### Prompt
For the listing below, give the number of lines that include "begin" and add nothing to it.

Start of Block

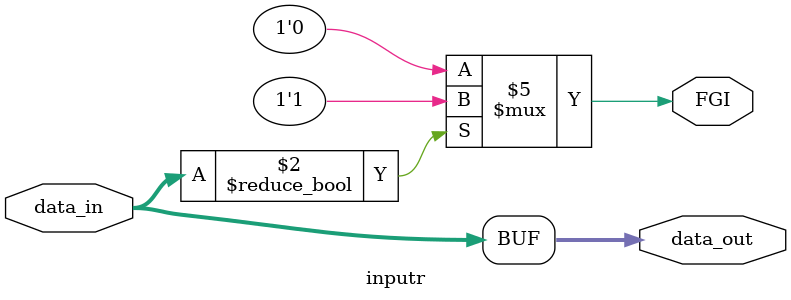
<source format=v>
module inputr (
    input [7:0] data_in,
    output reg [7:0] data_out,
    output reg FGI
);
    initial begin
        data_out = 8'h00;
        FGI = 1'b0;
    end
    always @(*) begin
        data_out = data_in;
        if (data_in != 8'h00) begin
            FGI = 1'b1; // Data is available
        end else begin
            FGI = 1'b0; // No data available
        end
    end
    
endmodule

</source>
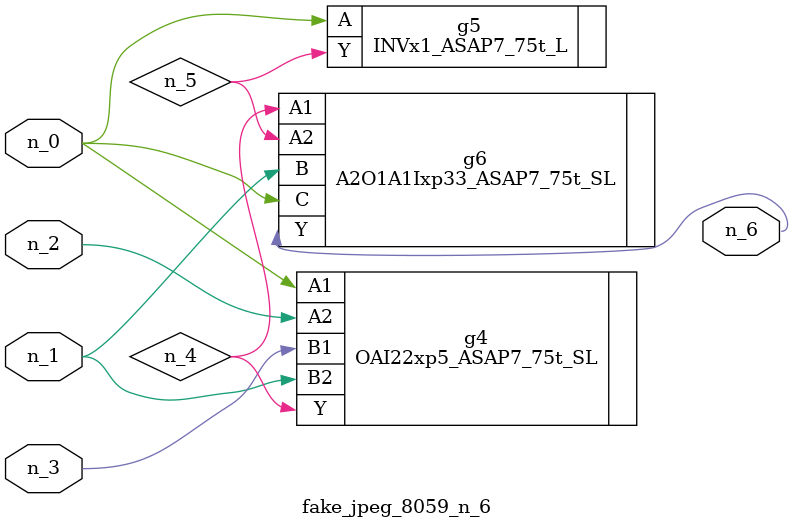
<source format=v>
module fake_jpeg_8059_n_6 (n_0, n_3, n_2, n_1, n_6);

input n_0;
input n_3;
input n_2;
input n_1;

output n_6;

wire n_4;
wire n_5;

OAI22xp5_ASAP7_75t_SL g4 ( 
.A1(n_0),
.A2(n_2),
.B1(n_3),
.B2(n_1),
.Y(n_4)
);

INVx1_ASAP7_75t_L g5 ( 
.A(n_0),
.Y(n_5)
);

A2O1A1Ixp33_ASAP7_75t_SL g6 ( 
.A1(n_4),
.A2(n_5),
.B(n_1),
.C(n_0),
.Y(n_6)
);


endmodule
</source>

End of Block

### Written solution
4